認知症両親の在宅介護は、わたしが思っていた両親の理想の老後とは程遠いものだった。
理想とはいってもある程度現実を理解しつつだったのに残念なもの。
 
 
母が若年性アルツハイマーの症状を呈して以来、わたしのメンタルはひどく不安定になった。

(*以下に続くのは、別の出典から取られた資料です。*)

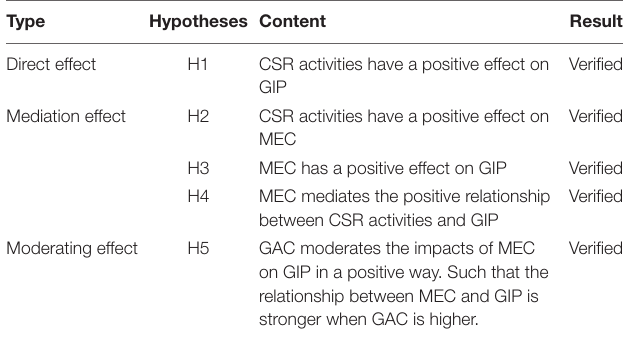
TABLE 8 | Summary of hypotheses.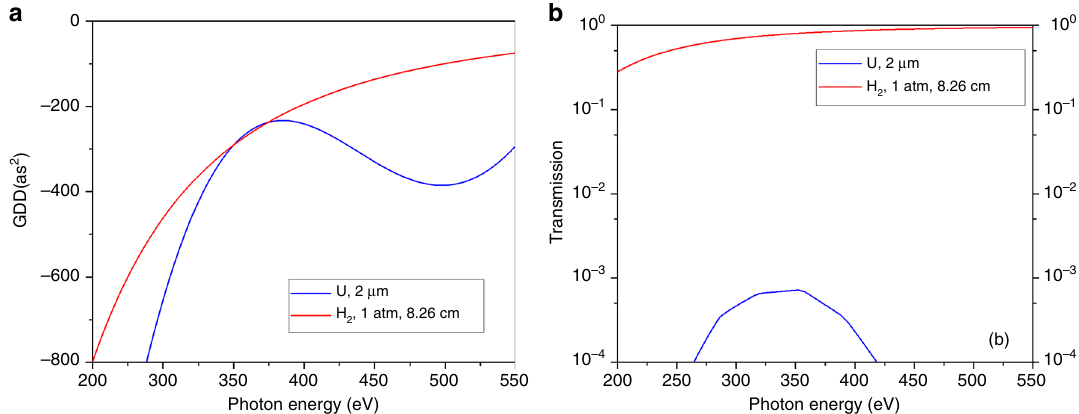
Fig. 1 Atto-chirp compensation in the water window. Comparison of group delay dispersion ( a ) and X-ray transmission ( b ) between a 2- μ m-thick uranium foil and 8.26 cm long, 1 atm H 2 gas from 250 to 550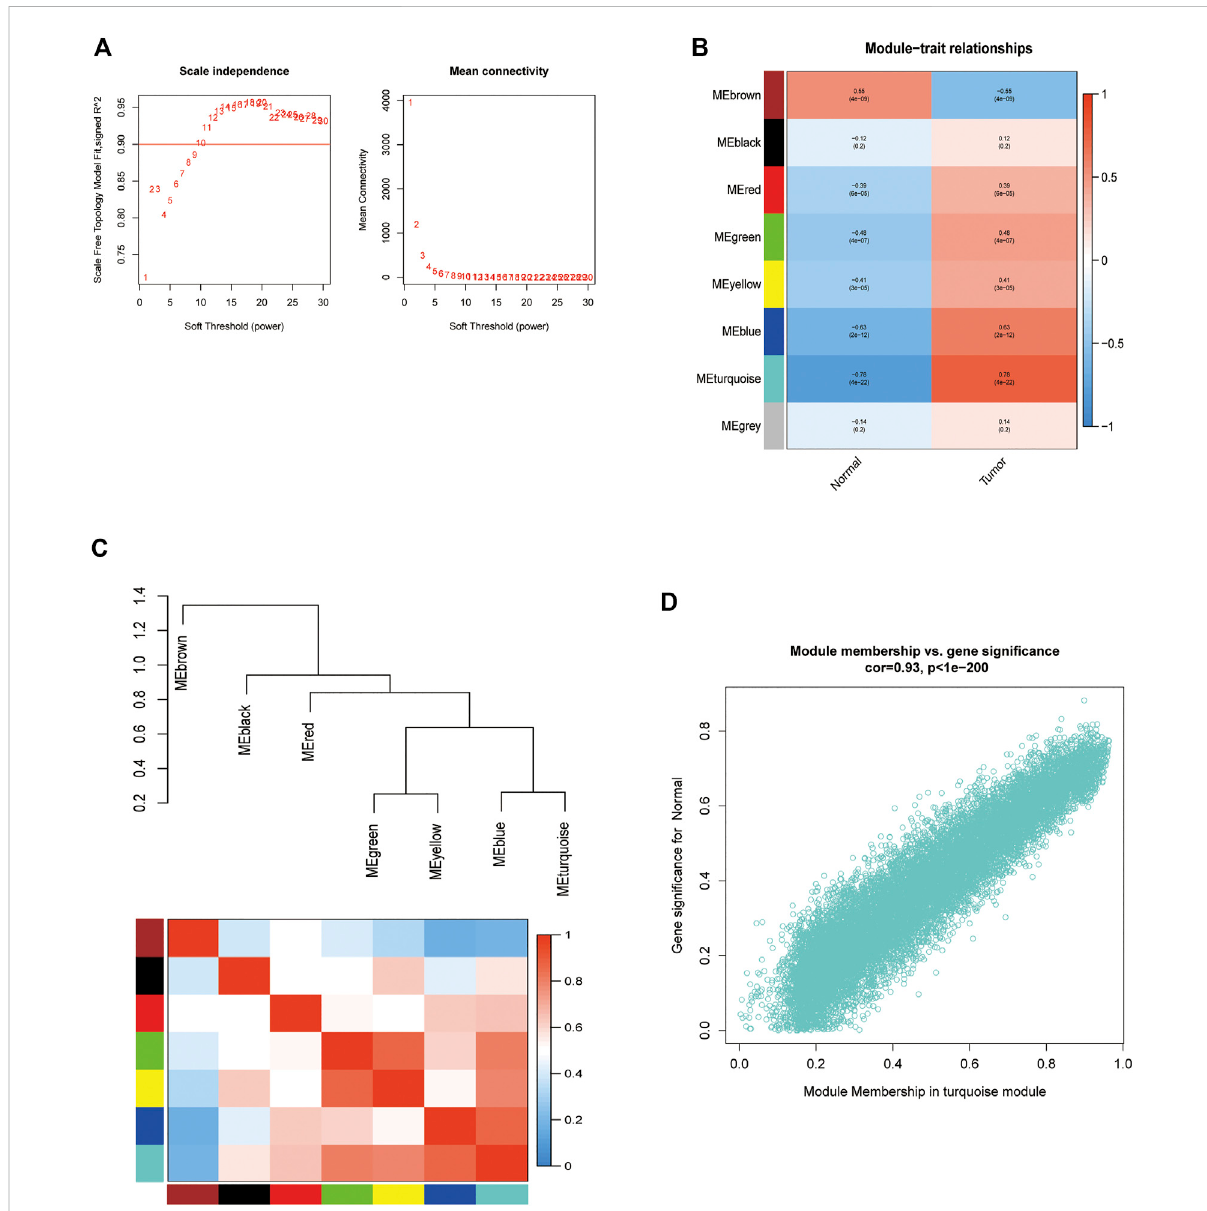
FIGURE 4 Enrichment levels in genomic weighted gene co-expression network analysis (WGCNA). (A) . Selection of soft thresholds. (B,C) Correlation of module eigengenes with glioblastoma. (D) Correlation of turquoise eigengenes with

まだ20代後半になったばかり。三姉妹の長女。父は長男で跡取りなのに自覚なし。
結婚も迷った。
わたし自身は本来婿養子を迎える立場だと知っていたが、幼少期から祖母に跡取り息子ではないことをなじられ続けたことと、父がまったくそのことに気づかず守ってくれなかったことを恨んでいたので、それだけは断固拒否と決意していた。
 
父はわたしが社会人になって間もなく脳卒中で倒れ長期間のリハビリを経て職場復帰。それがっておそらく母の病気の引き金となり、父が倒れて1年後には若年性アルツハイマーの症状が始まった。
 
頼りにしていた母がおかしくなっていく。
だが家族は、とくに同居している家族は母の現実を受け入れるのに時間がかかった。
まず認めたくない、受け入れがたい、そんなはずはない、そういう感情で約10年。
そしてこれはわたしには不思議だったこと、同居していた家族は壊れていく母の言動行動に徐々に慣れていったものの、感情的に母の病気を受け入れられない状況がその後5年くらい続いたように思う。
 
母の症状がではじめたころわたしが苦しんだのは、母の状況をまるごと受け入れたのがわたしだけだったこと。
相談できる人がいなかった。
協力できる人がいなかった。
 
苦しみとは、
・母が自分がおかしいことを理解しているのに、病院受診を頑なに拒否したこと
・父が母がおかしいことを全否定し受け入れられないことが続いたこと
・妹たちが気づくのを怖がっていたこと
 
妹次女は結婚を考え始めた数年後、わたしとともに母の病気に向き合う覚悟を決めた。
その後父と妹三女を説得することができなかった。
2人を説得できないのに、母を説得することは不可能。
 
家族の中でいちばんしっかりしていた母。
実家では第一子で家族に尽くしてきた母だったし、父と結婚するまで働いていた母の収入は父よりはるかに高かった。なんでも努力を怠らず器用にこなす人で目上の人たちからの信頼も厚く、それだけ母のプライドは高かった。
 
家族の中がこの状態で、さらに母の親族から母を病院受診させるよう会うたび、ときに電話や手紙で攻撃された。いや攻撃されていたわけではない。でもその当時は、相手が人でなしの鬼に思えた。それくらい精神的に追い込まれていった。